(Landmark coordinate records)
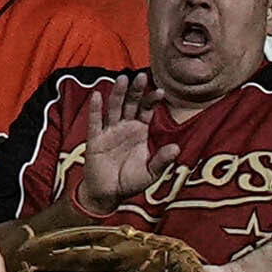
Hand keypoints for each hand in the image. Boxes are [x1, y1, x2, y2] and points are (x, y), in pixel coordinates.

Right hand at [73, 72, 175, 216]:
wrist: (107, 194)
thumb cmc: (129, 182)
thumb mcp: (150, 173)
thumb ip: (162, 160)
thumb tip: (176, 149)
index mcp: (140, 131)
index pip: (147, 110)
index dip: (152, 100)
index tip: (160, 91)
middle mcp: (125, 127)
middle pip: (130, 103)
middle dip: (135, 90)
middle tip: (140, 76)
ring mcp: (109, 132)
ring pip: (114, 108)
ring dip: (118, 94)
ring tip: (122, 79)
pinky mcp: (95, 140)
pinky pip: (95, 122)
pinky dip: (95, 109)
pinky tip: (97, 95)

...

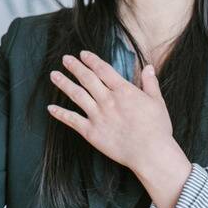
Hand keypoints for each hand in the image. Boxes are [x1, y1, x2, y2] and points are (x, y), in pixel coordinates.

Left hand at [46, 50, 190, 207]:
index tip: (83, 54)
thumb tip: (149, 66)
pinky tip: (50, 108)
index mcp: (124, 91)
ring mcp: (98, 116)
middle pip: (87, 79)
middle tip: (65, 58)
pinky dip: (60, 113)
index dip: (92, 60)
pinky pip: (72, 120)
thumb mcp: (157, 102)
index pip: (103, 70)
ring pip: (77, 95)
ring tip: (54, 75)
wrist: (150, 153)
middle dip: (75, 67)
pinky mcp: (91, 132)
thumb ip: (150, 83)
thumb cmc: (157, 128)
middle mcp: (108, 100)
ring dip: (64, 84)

...

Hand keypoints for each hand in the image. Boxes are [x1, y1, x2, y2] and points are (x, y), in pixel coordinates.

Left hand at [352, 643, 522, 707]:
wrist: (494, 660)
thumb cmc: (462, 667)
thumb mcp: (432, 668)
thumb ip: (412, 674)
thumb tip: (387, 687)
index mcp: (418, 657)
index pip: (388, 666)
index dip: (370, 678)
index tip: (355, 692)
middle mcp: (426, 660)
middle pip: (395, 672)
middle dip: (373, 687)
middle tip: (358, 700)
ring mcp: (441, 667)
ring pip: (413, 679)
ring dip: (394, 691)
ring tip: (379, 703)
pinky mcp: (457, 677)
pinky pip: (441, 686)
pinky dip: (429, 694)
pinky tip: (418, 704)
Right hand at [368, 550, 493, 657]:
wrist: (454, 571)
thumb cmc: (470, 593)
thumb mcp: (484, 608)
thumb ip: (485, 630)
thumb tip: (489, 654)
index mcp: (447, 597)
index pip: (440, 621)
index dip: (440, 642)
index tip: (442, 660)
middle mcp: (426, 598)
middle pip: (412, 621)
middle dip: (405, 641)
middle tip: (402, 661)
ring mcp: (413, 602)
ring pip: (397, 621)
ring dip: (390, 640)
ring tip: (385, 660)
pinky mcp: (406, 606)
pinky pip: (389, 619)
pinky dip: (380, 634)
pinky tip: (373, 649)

** ACTIVITY **
An exact copy of the lines above, from the one containing "thumb tip: (489, 654)" through the one containing "pinky tip: (373, 649)", is the whole of the answer.

** RESPONSE AREA **
thumb tip: (489, 654)
index mcp: (447, 597)
index pip: (440, 621)
index dip: (440, 642)
index tip: (442, 660)
middle mcp: (426, 598)
middle pip: (412, 621)
middle dip: (405, 641)
middle tip: (402, 661)
ring mcp: (413, 602)
ring pip: (397, 621)
ring dip: (390, 640)
ring tip: (385, 660)
pinky mcp: (406, 606)
pinky pip: (389, 619)
pinky dip: (380, 634)
pinky tip: (373, 649)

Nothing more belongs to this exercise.